Spermatogenesis involves one of the most dramatic chromatin remodeling processes, including synapsis and transcriptional silencing. Meiotic chromatin silencing involves differential histone modifications, including ubiquitination, phosphorylation, methylation and acetylation. H2A is the first protein to be identified as being ubiquitinated [20]. Ubiquitinated H2A (uH2A) represents the most abundant ubiquitination substrate in mammals, comprising 5-15% of total H2A. Previous work has shown that a high amount of uH2A was detected in pachytene spermatocytes by immunoblot and immunohistochemical analysis of wild-type mouse testis [21]. Our experiments showed that CCDC38 protein localized in nucleus of spermatogonia and spermatocytes. Using support vector machine combined with auto covariance to predict protein-protein interactions from protein sequences [22] and combining with the previous experimental results, we speculated that CCDC38 maybe interact with uH2A in mouse testis. In order to testify this suppose, we perform immunocolocalization and Co-IP assays in the next experiment. We found that CCDC38 and uH2A partially co-localized in the nucleus of spermatogonia and spermatocytes. As expected, CCDC38 can interact with uH2A in vivo and vitro.
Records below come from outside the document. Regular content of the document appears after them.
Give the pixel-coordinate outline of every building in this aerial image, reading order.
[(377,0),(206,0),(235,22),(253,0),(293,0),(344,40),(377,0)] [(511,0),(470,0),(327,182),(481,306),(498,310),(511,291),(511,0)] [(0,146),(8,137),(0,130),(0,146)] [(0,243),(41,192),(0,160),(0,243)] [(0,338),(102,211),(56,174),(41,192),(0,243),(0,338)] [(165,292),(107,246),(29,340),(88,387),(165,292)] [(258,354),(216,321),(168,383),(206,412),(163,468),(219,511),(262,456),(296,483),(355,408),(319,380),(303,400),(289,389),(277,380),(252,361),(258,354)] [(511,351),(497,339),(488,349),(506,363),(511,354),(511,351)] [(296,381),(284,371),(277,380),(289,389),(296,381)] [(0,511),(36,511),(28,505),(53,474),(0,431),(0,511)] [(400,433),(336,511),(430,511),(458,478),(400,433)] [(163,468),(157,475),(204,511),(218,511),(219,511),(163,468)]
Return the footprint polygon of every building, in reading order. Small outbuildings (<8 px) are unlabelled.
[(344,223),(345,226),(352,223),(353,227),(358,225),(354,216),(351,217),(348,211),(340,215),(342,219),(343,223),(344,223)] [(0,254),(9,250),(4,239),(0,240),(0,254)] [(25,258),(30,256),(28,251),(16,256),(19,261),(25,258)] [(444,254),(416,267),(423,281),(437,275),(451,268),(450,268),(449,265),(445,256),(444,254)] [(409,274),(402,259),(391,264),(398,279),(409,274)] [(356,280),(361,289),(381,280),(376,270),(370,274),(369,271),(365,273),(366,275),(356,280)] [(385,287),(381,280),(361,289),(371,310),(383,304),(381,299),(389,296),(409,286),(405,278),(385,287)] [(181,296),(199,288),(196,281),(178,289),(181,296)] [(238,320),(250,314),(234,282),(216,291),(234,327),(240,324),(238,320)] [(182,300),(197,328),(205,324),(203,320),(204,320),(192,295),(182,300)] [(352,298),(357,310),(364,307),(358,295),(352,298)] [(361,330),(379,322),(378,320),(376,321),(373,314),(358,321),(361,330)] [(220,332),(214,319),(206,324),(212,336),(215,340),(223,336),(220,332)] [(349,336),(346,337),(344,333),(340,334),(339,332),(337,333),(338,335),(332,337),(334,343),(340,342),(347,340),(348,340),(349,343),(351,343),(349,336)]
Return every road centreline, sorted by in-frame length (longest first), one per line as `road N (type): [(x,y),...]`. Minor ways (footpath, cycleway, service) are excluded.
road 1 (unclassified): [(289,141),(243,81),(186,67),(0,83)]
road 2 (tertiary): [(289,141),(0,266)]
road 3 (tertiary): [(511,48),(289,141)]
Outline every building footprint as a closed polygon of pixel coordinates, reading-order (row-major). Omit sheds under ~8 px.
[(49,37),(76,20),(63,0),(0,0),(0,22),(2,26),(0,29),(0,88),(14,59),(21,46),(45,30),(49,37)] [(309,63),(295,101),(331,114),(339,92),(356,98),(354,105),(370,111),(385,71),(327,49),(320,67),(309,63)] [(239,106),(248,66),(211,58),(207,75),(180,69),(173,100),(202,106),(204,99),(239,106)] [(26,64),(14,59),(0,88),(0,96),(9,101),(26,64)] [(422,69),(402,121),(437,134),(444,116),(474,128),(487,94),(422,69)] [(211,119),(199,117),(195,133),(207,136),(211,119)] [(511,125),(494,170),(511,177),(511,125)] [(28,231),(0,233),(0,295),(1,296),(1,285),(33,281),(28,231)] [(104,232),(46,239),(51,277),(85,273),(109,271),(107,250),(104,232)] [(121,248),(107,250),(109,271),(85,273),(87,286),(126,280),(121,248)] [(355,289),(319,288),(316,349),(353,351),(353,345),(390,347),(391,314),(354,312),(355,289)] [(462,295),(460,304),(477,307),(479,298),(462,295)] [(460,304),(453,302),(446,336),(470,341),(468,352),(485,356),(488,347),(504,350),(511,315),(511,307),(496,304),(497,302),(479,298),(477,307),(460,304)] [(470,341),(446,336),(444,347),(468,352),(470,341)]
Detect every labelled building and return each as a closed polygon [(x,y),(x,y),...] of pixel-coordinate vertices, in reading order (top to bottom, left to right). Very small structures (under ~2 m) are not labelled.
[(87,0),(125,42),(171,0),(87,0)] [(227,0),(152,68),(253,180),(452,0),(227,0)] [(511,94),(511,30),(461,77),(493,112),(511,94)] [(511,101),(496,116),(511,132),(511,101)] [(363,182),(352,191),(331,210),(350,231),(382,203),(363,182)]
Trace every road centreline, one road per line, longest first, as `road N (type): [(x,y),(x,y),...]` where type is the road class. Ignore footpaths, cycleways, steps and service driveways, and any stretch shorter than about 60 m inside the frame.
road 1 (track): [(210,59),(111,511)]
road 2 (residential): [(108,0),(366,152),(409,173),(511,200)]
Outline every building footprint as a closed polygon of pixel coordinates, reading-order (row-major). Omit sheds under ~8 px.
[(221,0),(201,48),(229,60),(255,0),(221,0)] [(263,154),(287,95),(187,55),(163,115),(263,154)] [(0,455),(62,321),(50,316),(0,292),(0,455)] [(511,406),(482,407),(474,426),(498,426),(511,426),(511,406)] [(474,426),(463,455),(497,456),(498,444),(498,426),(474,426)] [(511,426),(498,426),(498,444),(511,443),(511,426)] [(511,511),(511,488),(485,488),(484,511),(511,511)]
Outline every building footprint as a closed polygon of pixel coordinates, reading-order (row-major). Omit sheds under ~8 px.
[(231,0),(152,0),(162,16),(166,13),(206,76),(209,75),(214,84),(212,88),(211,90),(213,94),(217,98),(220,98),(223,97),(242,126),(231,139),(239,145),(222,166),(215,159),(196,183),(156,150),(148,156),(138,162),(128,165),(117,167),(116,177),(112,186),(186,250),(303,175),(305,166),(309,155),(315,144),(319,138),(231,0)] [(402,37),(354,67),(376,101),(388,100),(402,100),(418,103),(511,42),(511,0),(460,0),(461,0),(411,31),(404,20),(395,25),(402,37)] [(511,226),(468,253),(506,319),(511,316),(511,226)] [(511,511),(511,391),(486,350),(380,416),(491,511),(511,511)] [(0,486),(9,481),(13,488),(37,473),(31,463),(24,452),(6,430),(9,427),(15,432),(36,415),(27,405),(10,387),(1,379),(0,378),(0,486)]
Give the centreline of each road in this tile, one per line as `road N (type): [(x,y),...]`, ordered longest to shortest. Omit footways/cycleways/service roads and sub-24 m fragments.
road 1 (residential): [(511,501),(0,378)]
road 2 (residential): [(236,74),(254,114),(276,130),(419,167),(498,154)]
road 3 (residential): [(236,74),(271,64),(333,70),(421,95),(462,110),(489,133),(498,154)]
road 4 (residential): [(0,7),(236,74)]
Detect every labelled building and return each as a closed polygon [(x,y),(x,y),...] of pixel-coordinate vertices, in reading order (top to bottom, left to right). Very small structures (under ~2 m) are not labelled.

In addition, H2A ubiquitination that occurs at lysine 119 leads to gene silencing or repression, which plays various roles in cellular processes such as transcriptional regulation and DNA damage repair [23-25]. In our study, we found CCDC38 associated with the meiotic process and interacted with uH2A in mouse testis. So, we supposed that CCDC38 may play a role in transcriptional silencing during spermatogenesis.

5. Conclusion

This study has identified a testis-specific gene Ccdc38 which was conserved in mammalian species. The expression and localization of CCDC38 protein indicated that it may play a role in spermatogenesis. In addition, CCDC38 may regulate spermatogenesis by interacting with uH2A. Further investigation is required to determine the molecular mechanisms of CCDC38 in spermatogenesis.